For me, winging it on the linear arpeggio patterns was how this started. It was the simplest because it felt like it was “easier” to move in a straight line across strings rather than jumping back and forth between strings on smaller patterns like a roll pattern. Again, I hate to use easy and hard but there you go, that was my impression at the time.
It may very well turn out that there is an ideal sequence to learning certain things but I don’t see how we can know that without actually testing on a group of people. And I still think that if we test this, we’re going to find that the “basket” approach works best, because it offers a variety of “feels” for the motion.

In reality I think the best way will turn out to the “basket of variety” way. Where you attempt all sorts of stuff until one of them clicks, or clicks partially.
I don’t disagree with this. But I think omitting simple licks during this phase would be a mistake.

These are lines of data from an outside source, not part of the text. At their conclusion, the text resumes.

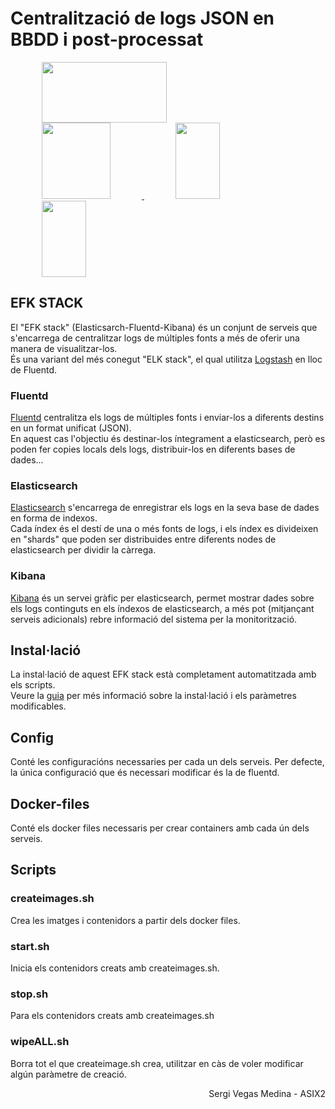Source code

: # Centralització de logs JSON en BBDD i post-processat

<div>
<a href="http://www.fluentd.org/">
  <img src="http://www.fluentd.org/assets/img/miscellany/fluentd-logo.png" width="200" height="97" hspace="50" />
</a>

<a href="https://www.elastic.co/products/elasticsearch">
  <img src="https://static-www.elastic.co/assets/blt5206a5d68cf558f0/elastic-elasticsearch-fw.svg?q=120" width="110" height="122" hspace="50" />
</a>

<a href="https://www.elastic.co/products/kibana">
  <img src="https://static-www.elastic.co/assets/blt1227b0c93c157e40/elastic-kibana-fw.svg?q=120" width="71" height="122" hspace="50" />
</a>

<a href="https://www.elastic.co/products/beats">
  <img src="https://static-www.elastic.co/assets/blt9f8a54fa67d86645/elastic-beats-fw.svg?q=120" width="71" height="122" hspace="50" />
</a>
</div>


## EFK STACK

El "EFK stack" (Elasticsarch-Fluentd-Kibana) és un conjunt de serveis que s'encarrega de centralitzar logs de múltiples fonts a més de oferir una manera de visualitzar-los.  
És una variant del més conegut "ELK stack", el qual utilitza [Logstash](https://www.elastic.co/products/logstash) en lloc de Fluentd.


### Fluentd

[Fluentd](http://www.fluentd.org/) centralitza els logs de múltiples fonts i enviar-los a diferents destins en un format unificat (JSON).  
En aquest cas l'objectiu és destinar-los íntegrament a elasticsearch, però es poden fer copies locals dels logs, distribuir-los en diferents bases de dades...


### Elasticsearch

[Elasticsearch](https://www.elastic.co/products/elasticsearch) s'encarrega de enregistrar els logs en la seva base de dades en forma de indexos.  
Cada índex és el destí de una o més fonts de logs, i els índex es divideixen en "shards" que poden ser distribuides entre diferents nodes de elasticsearch per dividir la càrrega.

### Kibana

[Kibana](https://www.elastic.co/products/kibana) és un servei gràfic per elasticsearch, permet mostrar dades sobre els logs continguts en els índexos de elasticsearch, a més pot (mitjançant serveis adicionals) rebre informació del sistema per la monitorització.
  
  
  
  
## Instal·lació

La instal·lació de aquest EFK stack està completament automatitzada amb els scripts.  
Veure la [guia](userguide.md) per més informació sobre la instal·lació i els paràmetres modificables.
  
  
  
  
## Config

Conté les configuracións necessaries per cada un dels serveis.
Per defecte, la única configuració que és necessari modificar és la de fluentd.
  
  
  
  
## Docker-files

Conté els docker files necessaris per crear containers amb cada ún dels serveis.

  
  
  
## Scripts

### createimages.sh

Crea les imatges i contenidors a partir dels docker files. 

### start.sh

Inicia els contenidors creats amb createimages.sh.

### stop.sh

Para els contenidors creats amb createimages.sh

### wipeALL.sh

Borra tot el que createimage.sh crea, utilitzar en càs de voler modificar algún paràmetre de creació.


  
  
  



<p align="right" >Sergi Vegas Medina - ASIX2</p>
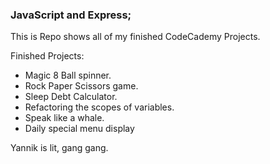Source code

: ### JavaScript and Express;

This is Repo shows all of my finished CodeCademy Projects.

Finished Projects:
- Magic 8 Ball spinner.
- Rock Paper Scissors game.
- Sleep Debt Calculator.
- Refactoring the scopes of variables.
- Speak like a whale.
- Daily special menu display

Yannik is lit, gang gang.
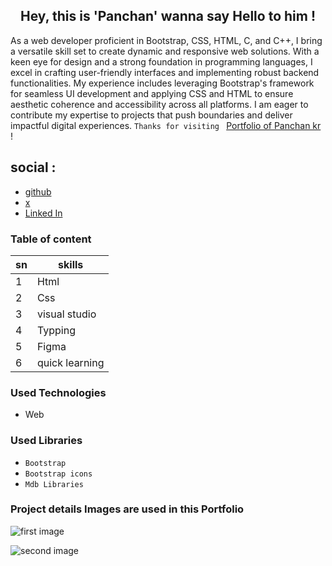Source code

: ## <center>Hey, this is 'Panchan' wanna say Hello to him !</center>  

As a web developer proficient in Bootstrap, CSS, HTML, C, and C++, I bring a versatile skill set to create dynamic and responsive web solutions. With a keen eye for design and a strong foundation in programming languages, I excel in crafting user-friendly interfaces and implementing robust backend functionalities. My experience includes leveraging Bootstrap's framework for seamless UI development and applying CSS and HTML to ensure aesthetic coherence and accessibility across all platforms. I am eager to contribute my expertise to projects that push boundaries and deliver impactful digital experiences.
 `Thanks for visiting `  [Portfolio of Panchan kr](https://code-wizad.github.io/portfolio/) !

## social :  
- [github](https://github.com/panchankr)
- [x](https://twitter.com/panchankr)  
- [Linked In](https://www.linkedin.com/in/panchankr)  

### Table of content  

| sn | skills |  
| ------- | ----------- |  
| 1 |  Html |  
| 2 | Css |  
| 3 | visual studio |  
| 4 | Typping |  
| 5 | Figma |
| 6 | quick learning |

  ### Used Technologies  

  - Web  

### Used Libraries  

- `Bootstrap`  
- `Bootstrap icons`  
- `Mdb Libraries`  

### Project details Images are used in this Portfolio  

![first image](../images/five.jpg.jpeg)  


![second image](../images/eight.jpg.jpeg)
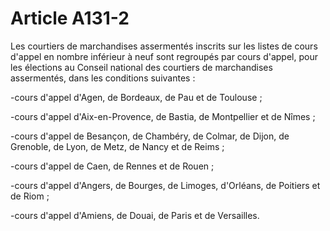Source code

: # Article A131-2

Les courtiers de marchandises assermentés inscrits sur les listes de cours d'appel en nombre inférieur à neuf sont regroupés par cours d'appel, pour les élections au Conseil national des courtiers de marchandises assermentés, dans les conditions suivantes :

-cours d'appel d'Agen, de Bordeaux, de Pau et de Toulouse ;

-cours d'appel d'Aix-en-Provence, de Bastia, de Montpellier et de Nîmes ;

-cours d'appel de Besançon, de Chambéry, de Colmar, de Dijon, de Grenoble, de Lyon, de Metz, de Nancy et de Reims ;

-cours d'appel de Caen, de Rennes et de Rouen ;

-cours d'appel d'Angers, de Bourges, de Limoges, d'Orléans, de Poitiers et de Riom ;

-cours d'appel d'Amiens, de Douai, de Paris et de Versailles.
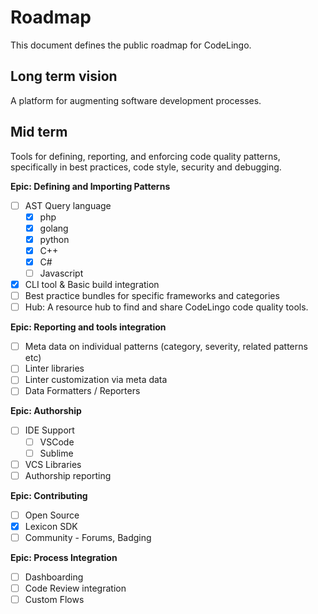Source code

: # Roadmap
This document defines the public roadmap for CodeLingo.

## Long term vision
A platform for augmenting software development processes.

## Mid term
Tools for defining, reporting, and enforcing code quality patterns, specifically in best practices, code style, security and debugging.


**Epic: Defining and Importing Patterns**

* [ ] AST Query language
	* [x] php
	* [x] golang
	* [x] python
	* [x] C++
	* [x] C#
	* [ ] Javascript
* [x] CLI tool & Basic build integration
* [ ] Best practice bundles for specific frameworks and categories
* [ ] Hub: A resource hub to find and share CodeLingo code quality tools.

**Epic: Reporting and tools integration**

* [ ] Meta data on individual patterns (category, severity, related patterns etc)
* [ ] Linter libraries
* [ ] Linter customization via meta data
* [ ] Data Formatters / Reporters

**Epic: Authorship**

* [ ] IDE Support 
	* [ ] VSCode
	* [ ] Sublime
* [ ] VCS Libraries
* [ ] Authorship reporting

**Epic: Contributing**

* [ ] Open Source
* [x] Lexicon SDK
* [ ] Community - Forums, Badging

**Epic: Process Integration**

* [ ] Dashboarding
* [ ] Code Review integration
* [ ] Custom Flows
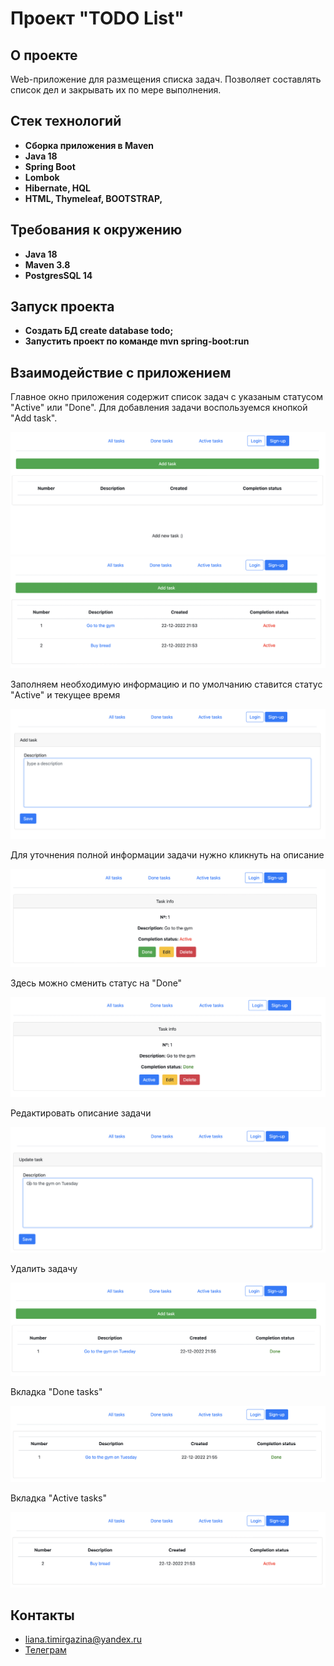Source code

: # Проект "TODO List"

## О проекте

Web-приложение для размещения списка задач. Позволяет составлять список дел и закрывать их по мере выполнения.

## Стек технологий

- **Сборка приложения в Maven**
- **Java 18**
- **Spring Boot**
- **Lombok**
- **Hibernate, HQL**
- **HTML, Thymeleaf, BOOTSTRAP,**

## Требования к окружению

 - **Java 18**
 - **Maven 3.8**
 - **PostgresSQL 14**

## Запуск проекта

- **Создать БД create database todo;**
- **Запустить проект по команде mvn spring-boot:run**

## Взаимодействие с приложением

Главное окно приложения содержит список задач с указаным статусом "Active" или "Done".
Для добавления задачи воспользуемся кнопкой "Add task".

![](images/EmptyTasks.png)
![](images/AllTasks.png)

Заполняем необходимую информацию и по умолчанию ставится статус "Active" и текущее время

![](images/Addtask.png)

Для уточнения полной информации задачи нужно кликнуть на описание

![](images/TaskInfo.png)

Здесь можно сменить статус на "Done"

![](images/TaskInfoWithDone.png)

Редактировать описание задачи

![](images/UpdateTask.png)

Удалить задачу

![](images/DeleteTask.png)

Вкладка "Done tasks"

![](images/MenuDoneTasks.png)

Вкладка "Active tasks"

![](images/MenuActiveTasks.png)

## Контакты

- liana.timirgazina@yandex.ru
- <a href="https://t.me/mymomsaysimcool/" target="_blank">Телеграм</a></h1>
   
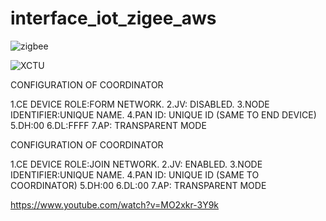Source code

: # interface_iot_zigee_aws


![zigbee](https://user-images.githubusercontent.com/78633686/117525100-75ddc200-afde-11eb-9300-5a7db04e8e72.jpg)




![XCTU](https://user-images.githubusercontent.com/78633686/117525124-842bde00-afde-11eb-844d-533ecb629b93.jpg)




CONFIGURATION OF COORDINATOR

1.CE DEVICE ROLE:FORM NETWORK.
2.JV: DISABLED.
3.NODE IDENTIFIER:UNIQUE NAME.
4.PAN ID: UNIQUE ID (SAME TO END DEVICE)
5.DH:00
6.DL:FFFF
7.AP: TRANSPARENT MODE


CONFIGURATION OF COORDINATOR

1.CE DEVICE ROLE:JOIN NETWORK.
2.JV: ENABLED.
3.NODE IDENTIFIER:UNIQUE NAME.
4.PAN ID: UNIQUE ID (SAME TO COORDINATOR)
5.DH:00
6.DL:00
7.AP: TRANSPARENT MODE




https://www.youtube.com/watch?v=MO2xkr-3Y9k
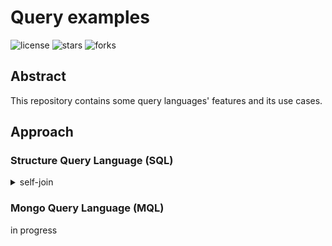 # Query examples

![license](https://img.shields.io/github/license/nitsvutt/query-examples)
![stars](https://img.shields.io/github/stars/nitsvutt/query-examples)
![forks](https://img.shields.io/github/forks/nitsvutt/query-examples)

## Abstract

This repository contains some query languages' features and its use cases.

## Approach

### Structure Query Language (SQL)

<details><summary>self-join</summary>
    - [Consecutive days](https://github.com/nitsvutt/query-examples/blob/main/sql/self-join/consecutive_days.sql)
</details>

### Mongo Query Language (MQL)

in progress
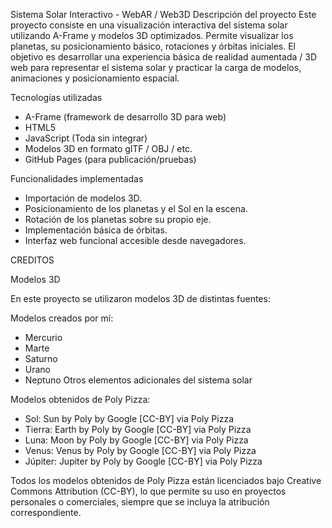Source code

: Sistema Solar Interactivo - WebAR / Web3D
Descripción del proyecto
Este proyecto consiste en una visualización interactiva del sistema solar utilizando A-Frame y modelos 3D optimizados. Permite visualizar los planetas, su posicionamiento básico, rotaciones y órbitas iniciales. El objetivo es desarrollar una experiencia básica de realidad aumentada / 3D web para representar el sistema solar y practicar la carga de modelos, animaciones y posicionamiento espacial.

Tecnologías utilizadas
- A-Frame (framework de desarrollo 3D para web)
- HTML5
- JavaScript (Toda sin integrar)
- Modelos 3D en formato glTF / OBJ / etc.
- GitHub Pages (para publicación/pruebas)

Funcionalidades implementadas
- Importación de modelos 3D.
- Posicionamiento de los planetas y el Sol en la escena.
- Rotación de los planetas sobre su propio eje.
- Implementación básica de órbitas.
- Interfaz web funcional accesible desde navegadores.

CREDITOS

Modelos 3D

En este proyecto se utilizaron modelos 3D de distintas fuentes:

Modelos creados por mí:
- Mercurio
- Marte
- Saturno
- Urano
- Neptuno
Otros elementos adicionales del sistema solar

Modelos obtenidos de Poly Pizza:
- Sol: Sun by Poly by Google [CC-BY] via Poly Pizza
- Tierra: Earth by Poly by Google [CC-BY] via Poly Pizza
- Luna: Moon by Poly by Google [CC-BY] via Poly Pizza
- Venus: Venus by Poly by Google [CC-BY] via Poly Pizza
- Júpiter: Jupiter by Poly by Google [CC-BY] via Poly Pizza

Todos los modelos obtenidos de Poly Pizza están licenciados bajo Creative Commons Attribution (CC-BY), lo que permite su uso en proyectos personales o comerciales, siempre que se incluya la atribución correspondiente.
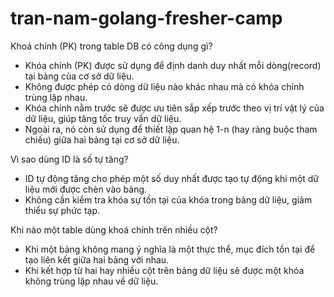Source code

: # tran-nam-golang-fresher-camp
Khoá chính (PK) trong table DB có công dụng gì?


- Khóa chính (PK) được sử dụng để định danh duy nhất mỗi dòng(record) tại bảng của cơ sở dữ liệu.
- Không được phép có dòng dữ liệu nào khác nhau mà có khóa chính trùng lặp nhau.
- Khóa chính nằm trước sẽ được ưu tiên sắp xếp trước theo vị trí vật lý của dữ liệu, giúp tăng tốc truy vấn dữ liệu.
- Ngoài ra, nó còn sử dụng để thiết lập quan hệ 1-n (hay ràng buộc tham chiếu) giữa hai bảng tại cơ sở dữ liệu.

Vì sao dùng ID là số tự tăng?
- ID tự động tăng cho phép một số duy nhất được tạo tự động khi một dữ liệu mới được chèn vào bảng.
- Không cần kiểm tra khóa sự tồn tại của khóa trong bảng dữ liệu, giảm thiểu sự phức tạp.

Khi nào một table dùng khoá chính trên nhiều cột?
- Khi một bảng không mang ý nghĩa là một thực thể, mục đích tồn tại để tạo liên kết giữa hai bảng với nhau.
- Khi kết hợp từ hai hay nhiều cột trên bảng dữ liệu sẽ được một khóa không trùng lặp nhau về dữ liệu.
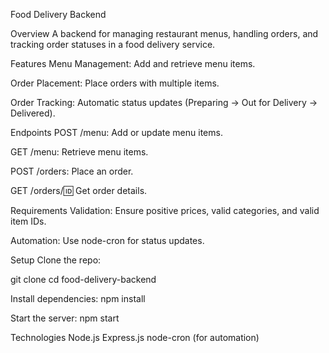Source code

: Food Delivery Backend 

Overview
A backend for managing restaurant menus, handling orders, and tracking order statuses in a food delivery service.

Features
Menu Management: Add and retrieve menu items.

Order Placement: Place orders with multiple items.

Order Tracking: Automatic status updates (Preparing → Out for Delivery → Delivered).

Endpoints
POST /menu: Add or update menu items.

GET /menu: Retrieve menu items.

POST /orders: Place an order.

GET /orders/:id: Get order details.

Requirements
Validation: Ensure positive prices, valid categories, and valid item IDs.

Automation: Use node-cron for status updates.

Setup
Clone the repo:

git clone <repo-url>
cd food-delivery-backend

Install dependencies:
npm install

Start the server:
npm start

Technologies
Node.js
Express.js
node-cron (for automation)
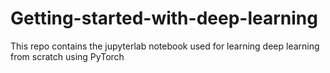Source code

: # Getting-started-with-deep-learning
This repo contains the jupyterlab notebook used for learning deep learning from scratch using PyTorch

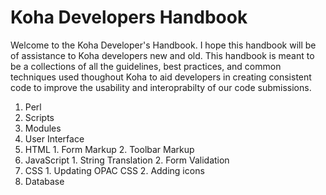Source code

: Koha Developers Handbook
========================

Welcome to the Koha Developer's Handbook. I hope this handbook will be of assistance to Koha developers new and old. This handbook is meant to be a collections of all the guidelines, best practices, and common techniques used thoughout Koha to aid developers in creating consistent code to improve the usability and interoprabilty of our code submissions.

1. Perl
  1. Scripts
  2. Modules
2. User Interface
  1. HTML
    1. Form Markup
    2. Toolbar Markup
  2. JavaScript
    1. String Translation
    2. Form Validation
  3. CSS
    1. Updating OPAC CSS
    2. Adding icons
3. Database
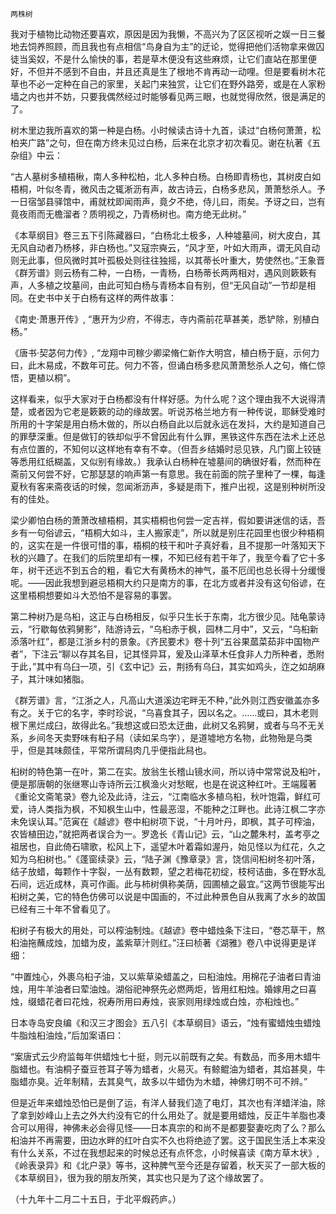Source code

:     两株树 

   我对于植物比动物还要喜欢，原因是因为我懒，不高兴为了区区视听之娱一日三餐地去饲养照顾，而且我也有点相信“鸟身自为主”的迂论，觉得把他们活物拿来做囚徒当奚奴，不是什么愉快的事，若是草木便没有这些麻烦，让它们直站在那里便好，不但并不感到不自由，并且还真是生了根地不肯再动一动哩。但是要看树木花草也不必一定种在自己的家里，关起门来独赏，让它们在野外路旁，或是在人家粉墙之内也并不妨，只要我偶然经过时能够看见两三眼，也就觉得欣然，很是满足的了。

   树木里边我所喜欢的第一种是白杨。小时候读古诗十九首，读过“白杨何萧萧，松柏夹广路”之句，但在南方终未见过白杨，后来在北京才初次看见。谢在杭著《五杂组》中云：

   “古人墓树多植梧楸，南人多种松柏，北人多种白杨。白杨即青杨也，其树皮白如梧桐，叶似冬青，微风击之辄淅沥有声，故古诗云，白杨多悲风，萧萧愁杀人。予一日宿邹县驿馆中，甫就枕即闻雨声，竟夕不绝，侍儿曰，雨矣。予讶之曰，岂有竟夜雨而无檐溜者？质明视之，乃青杨树也。南方绝无此树。”

   《本草纲目》卷三五下引陈藏器曰，“白杨北土极多，人种墟墓间，树大皮白，其无风自动者乃杨栘，非白杨也。”又寇宗奭云，“风才至，叶如大雨声，谓无风自动则无此事，但风微时其叶孤极处则往往独摇，以其蒂长叶重大，势使然也。”王象晋《群芳谱》则云杨有二种，一白杨，一青杨，白杨蒂长两两相对，遇风则簌簌有声，人多植之坟墓间，由此可知白杨与青杨本自有别，但“无风自动”一节却是相同。在史书中关于白杨有这样的两件故事：

   《南史·萧惠开传》, “惠开为少府，不得志，寺内斋前花草甚美，悉铲除，别植白杨。”

   《唐书·契苾何力传》, “龙翔中司稼少卿梁脩仁新作大明宫，植白杨于庭，示何力曰，此木易成，不数年可芘。何力不答，但诵白杨多悲风萧萧愁杀人之句，脩仁惊悟，更植以桐”。

   这样看来，似乎大家对于白杨都没有什样好感。为什么呢？这个理由我不大说得清楚，或者因为它老是簌簌的动的缘故罢。听说苏格兰地方有一种传说，耶稣受难时所用的十字架是用白杨木做的，所以白杨自此以后就永远在发抖，大约是知道自己的罪孽深重。但是做钉的铁却似乎不曾因此有什么罪，黑铁这件东西在法术上还总有点位置的，不知何以这样地有幸有不幸。（但吾乡结婚时忌见铁，凡门窗上铰链等悉用红纸糊盖，又似别有缘故。）我承认白杨种在墟墓间的确很好看，然而种在斋前又何尝不好，它那瑟瑟的响声第一有意思。我在前面的院子里种了一棵，每逢夏秋有客来斋夜话的时候，忽闻淅沥声，多疑是雨下，推户出视，这是别种树所没有的佳处。

   梁少卿怕白杨的萧萧改植梧桐，其实梧桐也何尝一定吉祥，假如要讲迷信的话，吾乡有一句俗谚云，“梧桐大如斗，主人搬家走”，所以就是别庄花园里也很少种梧桐的，这实在是一件很可惜的事，梧桐的枝干和叶子真好看，且不提那一叶落知天下秋的兴趣了。在我们的后院里却有一棵，不知已经有若干年了，我至今看了它十多年，树干还远不到五合的粗，看它大有黄杨木的神气，虽不厄闰也总长得十分缓慢呢。——因此我想到避忌梧桐大约只是南方的事，在北方或者并没有这句俗谚，在这里梧桐想要如斗大恐怕不是容易的事罢。

   第二种树乃是乌桕，这正与白杨相反，似乎只生长于东南，北方很少见。陆龟蒙诗云，“行歇每依鸦舅影”，陆游诗云，“乌桕赤于枫，园林二月中”，又云，“乌桕新添落叶红”，都是江浙乡村的景象。《齐民要术》卷十列“五谷果蓏菜茹非中国物产者”，下注云“聊以存其名目，记其怪异耳，爰及山泽草木任食非人力所种者，悉附于此，”其中有乌臼一项，引《玄中记》云，荆扬有乌臼，其实如鸡头，迮之如胡麻子，其汁味如猪脂。

   《群芳谱》言，“江浙之人，凡高山大道溪边宅畔无不种，”此外则江西安徽盖亦多有之。关于它的名字，李时珍说，“乌喜食其子，因以名之。……或曰，其木老则根下黑烂成臼，故得此名。”我想这或曰恐太迂曲，此树又名鸦舅，或者与乌不无关系，乡间冬天卖野味有桕子舄（读如呆鸟字），是道墟地方名物，此物殆是乌类乎，但是其味颇佳，平常所谓舄肉几乎便指此舄也。

   桕树的特色第一在叶，第二在实。放翁生长稽山镜水间，所以诗中常常说及桕叶，便是那唐朝的张继寒山寺诗所云江枫渔火对愁眠，也是在说这种红叶。王端履著《重论文斋笔录》卷九论及此诗，注云，“江南临水多植乌桕，秋叶饱霜，鲜红可爱，诗人类指为枫，不知枫生山中，性最恶湿，不能种之江畔也。此诗江枫二字亦未免误认耳。”范寅在《越谚》卷中桕树项下说，“十月叶丹，即枫，其子可榨油，农皆植田边，”就把两者误合为一。罗逸长《青山记》云，“山之麓朱村，盖考亭之祖居也，自此倚石啸歌，松风上下，遥望木叶着霜如渥丹，始见怪以为红花，久之知为乌桕树也。”《蓬窗续录》云，“陆子渊《豫章录》言，饶信间桕树冬初叶落，结子放蜡，每颗作十字裂，一丛有数颗，望之若梅花初绽，枝柯诘曲，多在野水乱石间，远近成林，真可作画。此与柿树俱称美荫，园圃植之最宜。”这两节很能写出桕树之美，它的特色仿佛可以说是中国画的，不过此种景色自从我离了水乡的故国已经有三十年不曾看见了。

   桕树子有极大的用处，可以榨油制烛。《越谚》卷中蜡烛条下注曰，“卷芯草干，熬桕油拖蘸成烛，加蜡为皮，盖紫草汁则红。”汪曰桢著《湖雅》卷八中说得更是详细：

   “中置烛心，外裹乌桕子油，又以紫草染蜡盖之，曰桕油烛。用棉花子油者曰青油烛，用牛羊油者曰荤油烛。湖俗祀神祭先必燃两炬，皆用红桕烛。婚嫁用之曰喜烛，缀蜡花者曰花烛，祝寿所用曰寿烛，丧家则用绿烛或白烛，亦桕烛也。”

   日本寺岛安良编《和汉三才图会》五八引《本草纲目》语云，“烛有蜜蜡烛虫蜡烛牛脂烛桕油烛，”后加案语曰：

   “案唐式云少府监每年供蜡烛七十挺，则元以前既有之矣。有数品，而多用木蜡牛脂蜡也。有油桐子蚕豆苍耳子等为蜡者，火易灭。有鲸鲲油为蜡者，其焰甚臭，牛脂蜡亦臭。近年制精，去其臭气，故多以牛蜡伪为木蜡，神佛灯明不可不辨。”

   但是近年来蜡烛恐怕已是倒了运，有洋人替我们造了电灯，其次也有洋蜡洋油，除了拿到妙峰山上去之外大约没有它的什么用处了。就是要用蜡烛，反正牛羊脂也凑合可以用得，神佛未必会得见怪——日本真宗的和尚不是都要娶妻吃肉了么？那么桕油并不再需要，田边水畔的红叶白实不久也将绝迹了罢。这于国民生活上本来没有什么关系，不过在我想起来的时候总还有点怀念，小时候喜读《南方草木状》, 《岭表录异》和《北户录》等书，这种脾气至今还是存留着，秋天买了一部大板的《本草纲目》，很为我的朋友所笑，其实也只是为了这个缘故罢了。

   （十九年十二月二十五日，于北平煆药庐。）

. But I think omitting simple licks during this phase would be a mistake.
Oh absolutely. I just think we have years and years of baggage of deciding somewhat arbitrarily what simple is, because lesson book after lesson book had things numbered and ordered. Beyond very broad categories, there are honestly lots of examples where I would not know how to categorize which lick is easier than another one. And even then I might turn out to be wrong. Some newbie out there will figure out something first that I didn’t get until years later, and vice versa.
Not to throw a monkey-wrench into all of this, but as important as it is to learn to do 1NPS alt-picking, and learning a nice double-escaped mechanic… I don’t want people here to think that its a perfect substitute for sweeping arps.
If I have 4 or more notes in a row (1nps), and I need to play them fast and at a constant tempo, I still will usually sweep them. It’s very tough to get the precise consistency of a sweep once you get up to around 170ish bpm using alt-picking.
It’s weird that I say that, in spite of the fact that I’ve pretty much abandon economy picking in every other aspect of guitar playing… but good ol straight fast 1nps arps, I still revert to good ol fashion sweeps.